*** Opening Entries provided ***

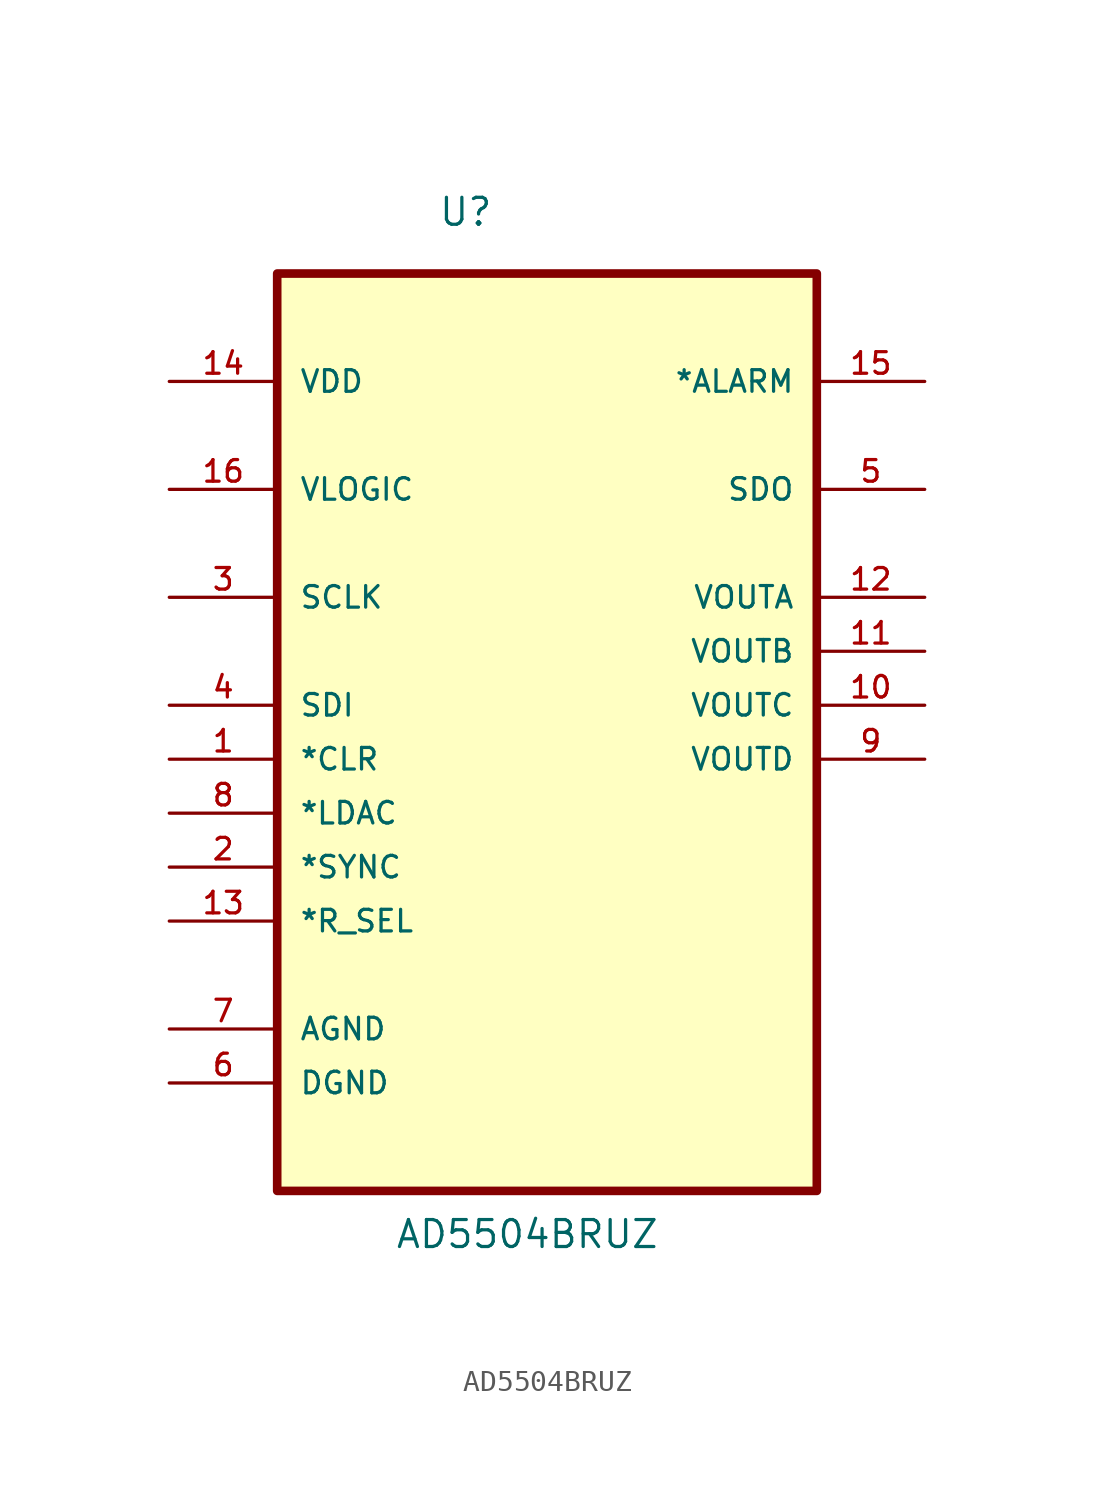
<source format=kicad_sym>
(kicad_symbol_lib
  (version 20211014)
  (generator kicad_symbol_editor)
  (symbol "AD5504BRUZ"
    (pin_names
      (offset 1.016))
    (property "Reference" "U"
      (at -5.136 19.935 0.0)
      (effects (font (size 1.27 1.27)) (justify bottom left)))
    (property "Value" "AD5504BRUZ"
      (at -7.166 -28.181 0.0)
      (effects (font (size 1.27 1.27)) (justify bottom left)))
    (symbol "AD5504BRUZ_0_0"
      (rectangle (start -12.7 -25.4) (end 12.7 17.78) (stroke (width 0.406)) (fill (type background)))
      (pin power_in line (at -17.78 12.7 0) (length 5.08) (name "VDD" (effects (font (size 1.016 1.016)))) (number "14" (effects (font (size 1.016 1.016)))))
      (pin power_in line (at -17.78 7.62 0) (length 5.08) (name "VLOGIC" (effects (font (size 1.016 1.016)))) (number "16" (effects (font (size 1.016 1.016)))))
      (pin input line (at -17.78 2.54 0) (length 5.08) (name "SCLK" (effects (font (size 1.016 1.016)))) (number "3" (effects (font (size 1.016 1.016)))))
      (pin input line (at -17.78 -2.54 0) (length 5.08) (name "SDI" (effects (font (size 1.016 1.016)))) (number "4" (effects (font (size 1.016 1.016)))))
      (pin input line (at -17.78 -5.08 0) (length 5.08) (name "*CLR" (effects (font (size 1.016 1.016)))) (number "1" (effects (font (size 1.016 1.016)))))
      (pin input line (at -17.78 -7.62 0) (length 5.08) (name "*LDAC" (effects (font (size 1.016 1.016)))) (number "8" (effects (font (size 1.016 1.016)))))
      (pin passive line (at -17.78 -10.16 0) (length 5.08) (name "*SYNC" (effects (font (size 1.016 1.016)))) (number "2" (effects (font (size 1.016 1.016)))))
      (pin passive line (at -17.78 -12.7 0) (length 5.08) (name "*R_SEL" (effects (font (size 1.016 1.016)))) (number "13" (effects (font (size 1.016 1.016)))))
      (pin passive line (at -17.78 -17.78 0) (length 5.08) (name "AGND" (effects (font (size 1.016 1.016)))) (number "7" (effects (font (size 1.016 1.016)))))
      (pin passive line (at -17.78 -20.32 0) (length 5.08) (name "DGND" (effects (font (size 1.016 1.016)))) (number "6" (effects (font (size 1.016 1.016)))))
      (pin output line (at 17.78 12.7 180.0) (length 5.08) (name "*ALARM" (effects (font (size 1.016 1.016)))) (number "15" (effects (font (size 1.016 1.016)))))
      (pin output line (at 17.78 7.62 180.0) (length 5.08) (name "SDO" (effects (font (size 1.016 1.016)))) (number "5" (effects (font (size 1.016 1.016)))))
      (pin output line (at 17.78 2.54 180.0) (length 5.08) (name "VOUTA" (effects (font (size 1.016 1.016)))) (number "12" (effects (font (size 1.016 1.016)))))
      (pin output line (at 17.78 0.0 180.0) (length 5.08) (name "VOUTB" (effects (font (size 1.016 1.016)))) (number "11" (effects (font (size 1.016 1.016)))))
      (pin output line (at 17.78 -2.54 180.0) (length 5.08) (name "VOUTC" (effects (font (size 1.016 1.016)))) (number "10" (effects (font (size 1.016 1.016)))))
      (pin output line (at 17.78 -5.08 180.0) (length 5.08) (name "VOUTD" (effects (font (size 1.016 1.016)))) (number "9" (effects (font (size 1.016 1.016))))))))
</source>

*** Closing Entries provided ***
*** Opening Entries provided ***

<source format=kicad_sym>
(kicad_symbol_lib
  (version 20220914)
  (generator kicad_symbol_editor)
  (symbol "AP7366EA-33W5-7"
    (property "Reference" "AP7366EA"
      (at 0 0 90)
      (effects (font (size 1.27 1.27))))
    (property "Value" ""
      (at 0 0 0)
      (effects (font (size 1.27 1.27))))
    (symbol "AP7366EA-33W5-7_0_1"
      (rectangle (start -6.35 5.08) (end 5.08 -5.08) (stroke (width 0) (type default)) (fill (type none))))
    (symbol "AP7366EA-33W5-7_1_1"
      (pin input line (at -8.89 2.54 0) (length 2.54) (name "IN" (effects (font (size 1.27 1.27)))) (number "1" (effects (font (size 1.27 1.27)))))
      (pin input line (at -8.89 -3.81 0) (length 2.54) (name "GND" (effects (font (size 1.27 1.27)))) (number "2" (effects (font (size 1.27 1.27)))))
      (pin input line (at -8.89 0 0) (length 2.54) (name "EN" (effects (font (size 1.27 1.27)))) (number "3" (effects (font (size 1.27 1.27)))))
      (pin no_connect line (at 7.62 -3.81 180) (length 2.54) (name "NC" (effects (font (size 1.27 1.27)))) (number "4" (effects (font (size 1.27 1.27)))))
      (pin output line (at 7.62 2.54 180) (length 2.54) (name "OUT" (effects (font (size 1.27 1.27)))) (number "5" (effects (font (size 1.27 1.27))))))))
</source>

*** Closing Entries provided ***

* Work instruction *
All lines of the data that hold "property" need to be copied.

* Expected answer *
    (property "Reference" "U"
    (property "Value" "AD5504BRUZ"
    (property "Reference" "AP7366EA"
    (property "Value" ""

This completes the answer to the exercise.